- [WORK TO COMPLETE] Each record is to be transcribed in full and exactly.
(RECORDED INFORMATION Opens)
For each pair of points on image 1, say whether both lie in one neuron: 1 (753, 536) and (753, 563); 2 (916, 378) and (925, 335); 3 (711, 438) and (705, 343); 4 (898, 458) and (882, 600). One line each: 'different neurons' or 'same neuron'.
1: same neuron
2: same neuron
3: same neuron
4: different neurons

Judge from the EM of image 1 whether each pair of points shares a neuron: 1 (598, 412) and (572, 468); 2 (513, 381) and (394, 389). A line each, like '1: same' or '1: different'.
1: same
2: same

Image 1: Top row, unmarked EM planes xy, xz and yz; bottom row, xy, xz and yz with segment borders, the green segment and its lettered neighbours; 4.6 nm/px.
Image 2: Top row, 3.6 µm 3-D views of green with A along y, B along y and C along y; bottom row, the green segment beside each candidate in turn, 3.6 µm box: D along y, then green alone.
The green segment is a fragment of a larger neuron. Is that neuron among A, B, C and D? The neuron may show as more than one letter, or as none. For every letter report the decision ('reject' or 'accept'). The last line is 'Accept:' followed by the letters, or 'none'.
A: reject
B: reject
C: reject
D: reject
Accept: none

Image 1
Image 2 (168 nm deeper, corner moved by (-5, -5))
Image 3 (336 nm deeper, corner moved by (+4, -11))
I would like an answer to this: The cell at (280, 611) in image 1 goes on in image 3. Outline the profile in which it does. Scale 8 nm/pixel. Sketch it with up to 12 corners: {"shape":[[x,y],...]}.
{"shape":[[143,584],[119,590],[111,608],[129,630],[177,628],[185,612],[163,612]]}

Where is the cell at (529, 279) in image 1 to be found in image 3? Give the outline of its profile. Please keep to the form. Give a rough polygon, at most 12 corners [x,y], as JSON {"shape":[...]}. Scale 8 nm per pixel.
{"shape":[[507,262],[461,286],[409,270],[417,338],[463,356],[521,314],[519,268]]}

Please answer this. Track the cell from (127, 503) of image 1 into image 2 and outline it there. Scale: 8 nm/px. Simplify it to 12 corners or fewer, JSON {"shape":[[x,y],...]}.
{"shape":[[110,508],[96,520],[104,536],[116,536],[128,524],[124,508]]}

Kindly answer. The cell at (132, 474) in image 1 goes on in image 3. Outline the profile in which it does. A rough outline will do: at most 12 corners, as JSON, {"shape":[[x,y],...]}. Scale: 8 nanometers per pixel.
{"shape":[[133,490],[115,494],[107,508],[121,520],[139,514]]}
(RECORDED INFORMATION Closes)
- [TASK SOLUTION]
For each pair of points on image 1, say whether both lie in one neuron: 1 (753, 536) and (753, 563); 2 (916, 378) and (925, 335); 3 (711, 438) and (705, 343); 4 (898, 458) and (882, 600). One line each: 'different neurons' or 'same neuron'.
1: same neuron
2: same neuron
3: same neuron
4: different neurons

Judge from the EM of image 1 whether each pair of points shares a neuron: 1 (598, 412) and (572, 468); 2 (513, 381) and (394, 389). A line each, like '1: same' or '1: different'.
1: same
2: same

Image 1: Top row, unmarked EM planes xy, xz and yz; bottom row, xy, xz and yz with segment borders, the green segment and its lettered neighbours; 4.6 nm/px.
Image 2: Top row, 3.6 µm 3-D views of green with A along y, B along y and C along y; bottom row, the green segment beside each candidate in turn, 3.6 µm box: D along y, then green alone.
The green segment is a fragment of a larger neuron. Is that neuron among A, B, C and D? The neuron may show as more than one letter, or as none. For every letter report the decision ('reject' or 'accept'). The last line is 'Accept:' followed by the letters, or 'none'.
A: reject
B: reject
C: reject
D: reject
Accept: none

Image 1
Image 2 (168 nm deeper, corner moved by (-5, -5))
Image 3 (336 nm deeper, corner moved by (+4, -11))
I would like an answer to this: The cell at (280, 611) in image 1 goes on in image 3. Outline the profile in which it does. Scale 8 nm/pixel. Sketch it with up to 12 corners: {"shape":[[x,y],...]}.
{"shape":[[143,584],[119,590],[111,608],[129,630],[177,628],[185,612],[163,612]]}

Where is the cell at (529, 279) in image 1 to be found in image 3? Give the outline of its profile. Please keep to the form. Give a rough polygon, at most 12 corners [x,y], as JSON {"shape":[...]}. Scale 8 nm per pixel.
{"shape":[[507,262],[461,286],[409,270],[417,338],[463,356],[521,314],[519,268]]}

Please answer this. Track the cell from (127, 503) of image 1 into image 2 and outline it there. Scale: 8 nm/px. Simplify it to 12 corners or fewer, JSON {"shape":[[x,y],...]}.
{"shape":[[110,508],[96,520],[104,536],[116,536],[128,524],[124,508]]}

Kindly answer. The cell at (132, 474) in image 1 goes on in image 3. Outline the profile in which it does. A rough outline will do: at most 12 corners, as JSON, {"shape":[[x,y],...]}. Scale: 8 nanometers per pixel.
{"shape":[[133,490],[115,494],[107,508],[121,520],[139,514]]}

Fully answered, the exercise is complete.